▸ Text excerpt
- - - - - - -
Instead of raising the white flag, the home audio component industry is steeling itself for a second-half campaign that it expects to win.

Last year’s double-digit declines in retail-level home component sales slowed to a low single-digit decline during the first five months of this year and are poised for a return to growth in the second half, suppliers told TWICE. They cited increased retailer aggressiveness in merchandising component audio on the sales floor, declining flat-panel TV prices that have freed up disposable income for a more satisfying surround-sound experience, and continued — though slightly slower — growth in the custom-installation channel.

Retailers seem to be preparing for a return to growth, having spent 10 percent more to buy audio components during the first four months of the year, compared with the year-ago period, Consumer Electronics Association’s factory-level sales statistics show.

Factory-level sales of home audio systems, however, continued on their double-digit downward spiral during the first five months, the statistics show.

In components, The NPD Group found retail-level component audio sales falling only 5 percent in dollars through May in comparison to the double-digit declines common in recent years, but sell-through might actually be better once sales through independent custom installers and smaller A/V specialists are counted, said Bob Weissburg, North American sales and marketing president for D&M Holdings.

Whatever the statistical margin of error, “audio components are rising from the ashes and finally flattening out and are just about even with last year,” Weissburg said. The second half will mark the segment’s turnaround, he said, thanks to continued custom growth, rising demand for A/V receivers with custom-friendly features, the emergence of the A/V receiver as the control center for high-performance home theater systems, and HDTV pricing declines that free up cash for component-audio sales, he said.
- - - - - - -
▸ What is asked
**a)** In the text on the home audio component industry, why do suppliers expect retail-level component sales to return to growth in the second half? Answer in one to three sentences.
**b)** Rewrite the passage of the home audio text starting at "Last year’s double-digit" and ending at "sales statistics show.", replacing "custom-installation channel" with "custom-install channel".
**c)** Answer these questions on the home audio text:
(i) How much more did retailers spend to buy audio components during the first four months of the year than in the year-ago period?
(ii) According to The NPD Group, by what percentage did retail-level component audio sales fall in dollars through May?
(iii) What position does Bob Weissburg hold?
- - - - - - -
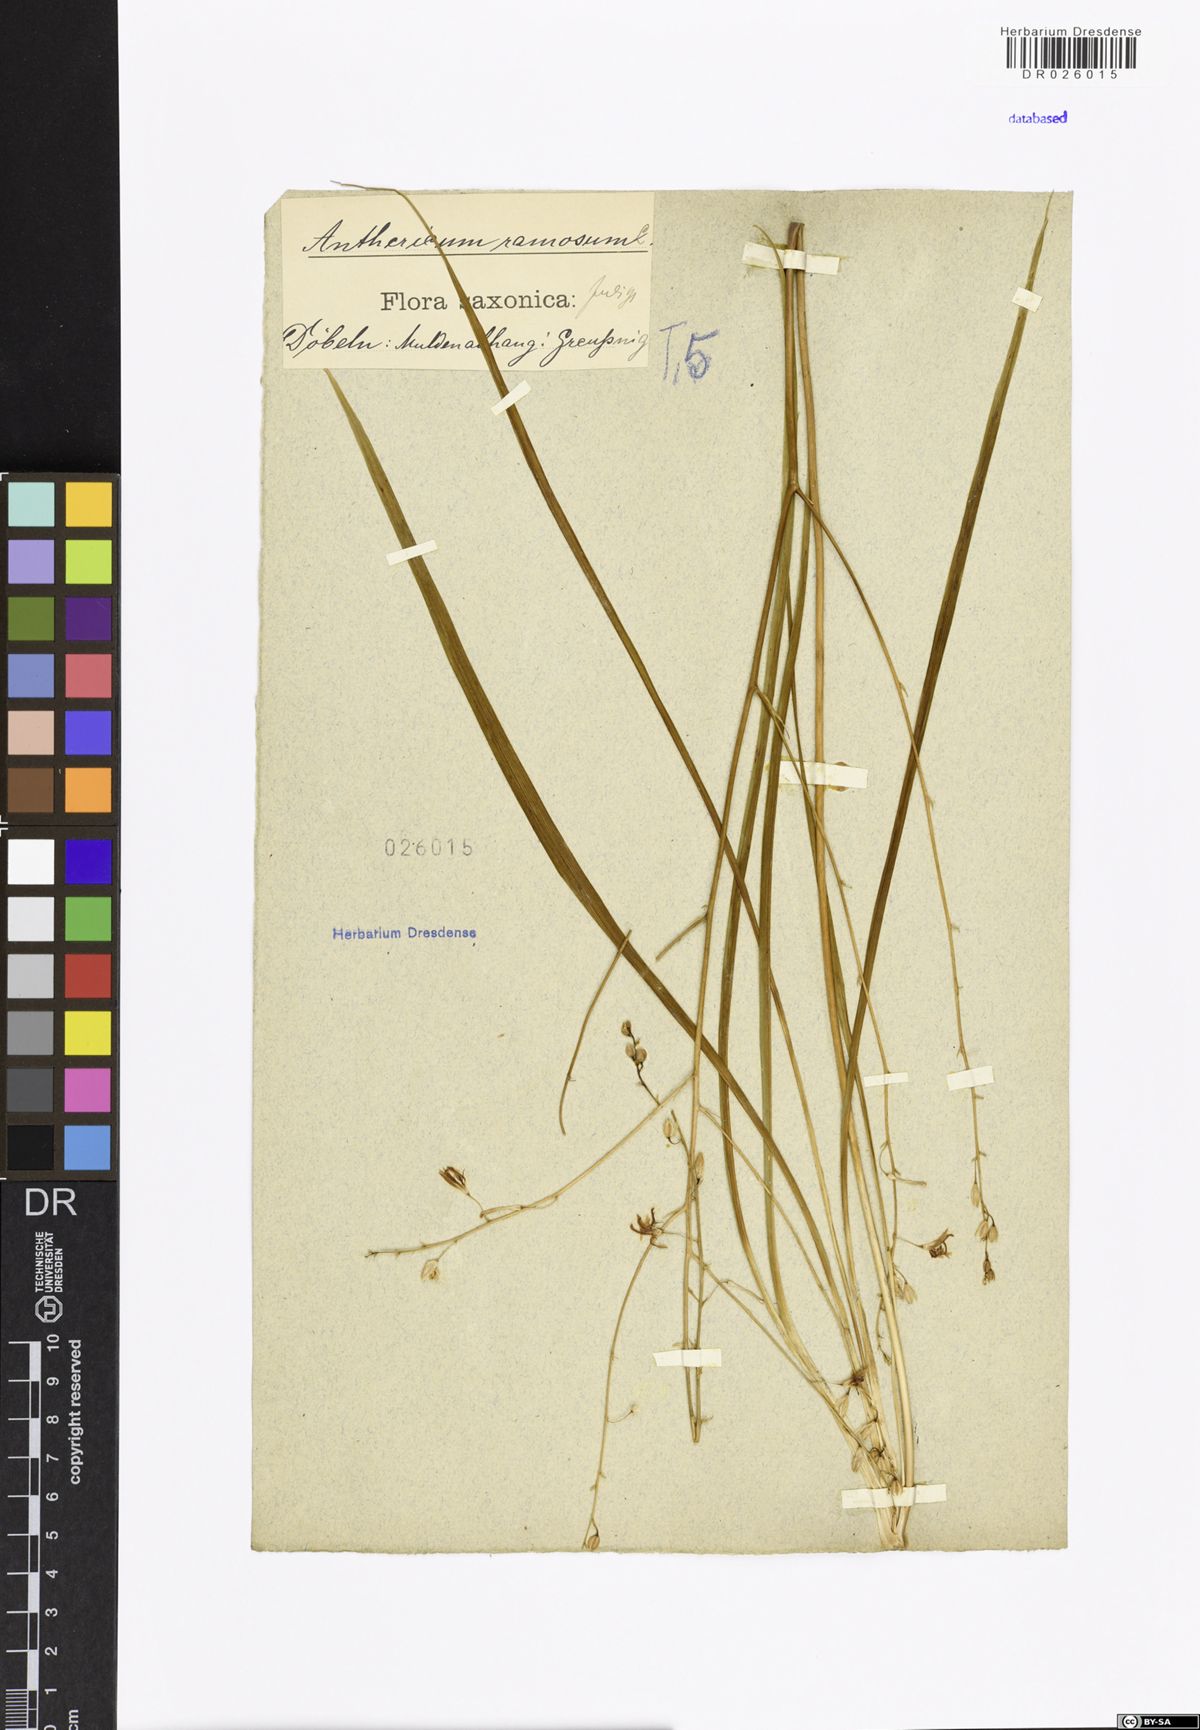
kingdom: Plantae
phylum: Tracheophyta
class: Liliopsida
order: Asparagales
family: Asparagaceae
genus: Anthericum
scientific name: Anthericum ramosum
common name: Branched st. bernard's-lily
- - - - - - -
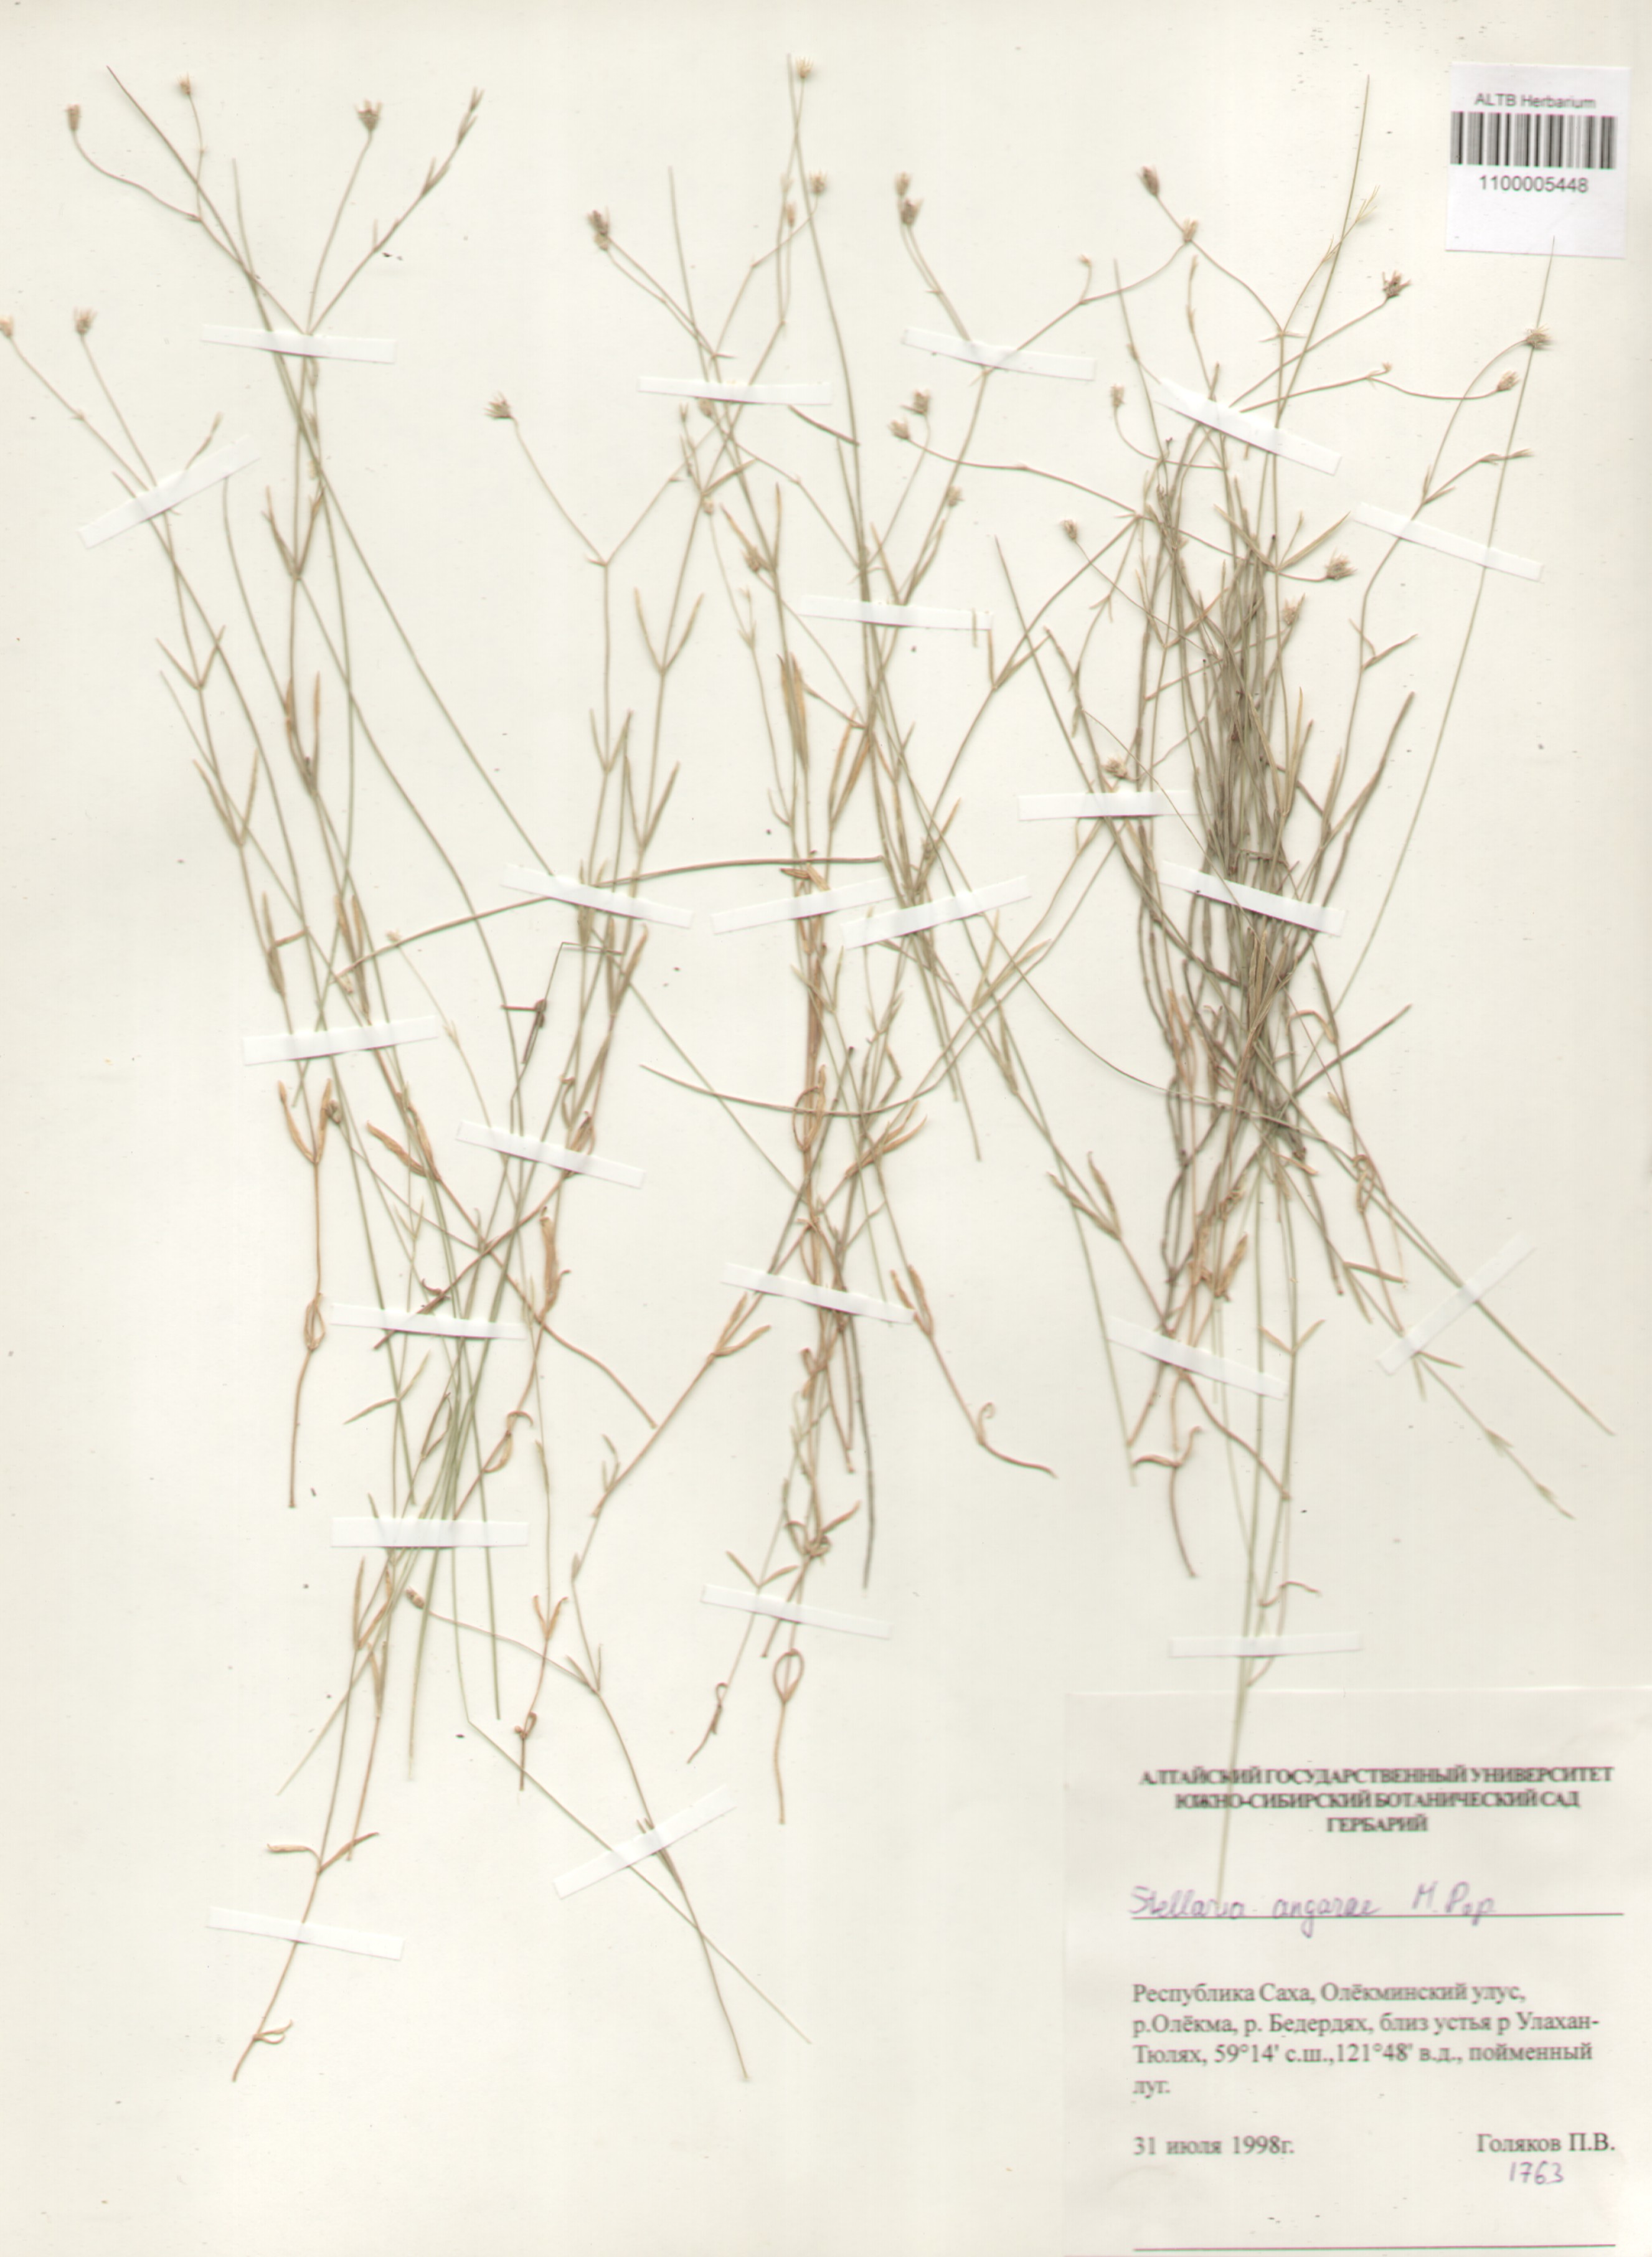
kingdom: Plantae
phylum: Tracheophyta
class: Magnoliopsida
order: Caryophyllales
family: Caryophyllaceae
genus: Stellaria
- - - - - - -
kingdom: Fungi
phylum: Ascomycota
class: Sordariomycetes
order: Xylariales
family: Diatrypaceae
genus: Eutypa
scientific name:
- - - - - - -
▸ Answers given
**a)** Suppliers pointed to three factors. Retailers are merchandising component audio more aggressively on the sales floor, and falling flat-panel TV prices have freed up disposable income for a more satisfying surround-sound experience. Growth in the custom-installation channel also continues, though slightly slower.

**b)**
Last year’s double-digit declines in retail-level home component sales slowed to a low single-digit decline during the first five months of this year and are poised for a return to growth in the second half, suppliers told TWICE. They cited increased retailer aggressiveness in merchandising component audio on the sales floor, declining flat-panel TV prices that have freed up disposable income for a more satisfying surround-sound experience, and continued — though slightly slower — growth in the custom-install channel.

Retailers seem to be preparing for a return to growth, having spent 10 percent more to buy audio components during the first four months of the year, compared with the year-ago period, Consumer Electronics Association’s factory-level sales statistics show.

**c)**
(i) 10 percent more.
(ii) 5 percent.
(iii) North American sales and marketing president for D&M Holdings.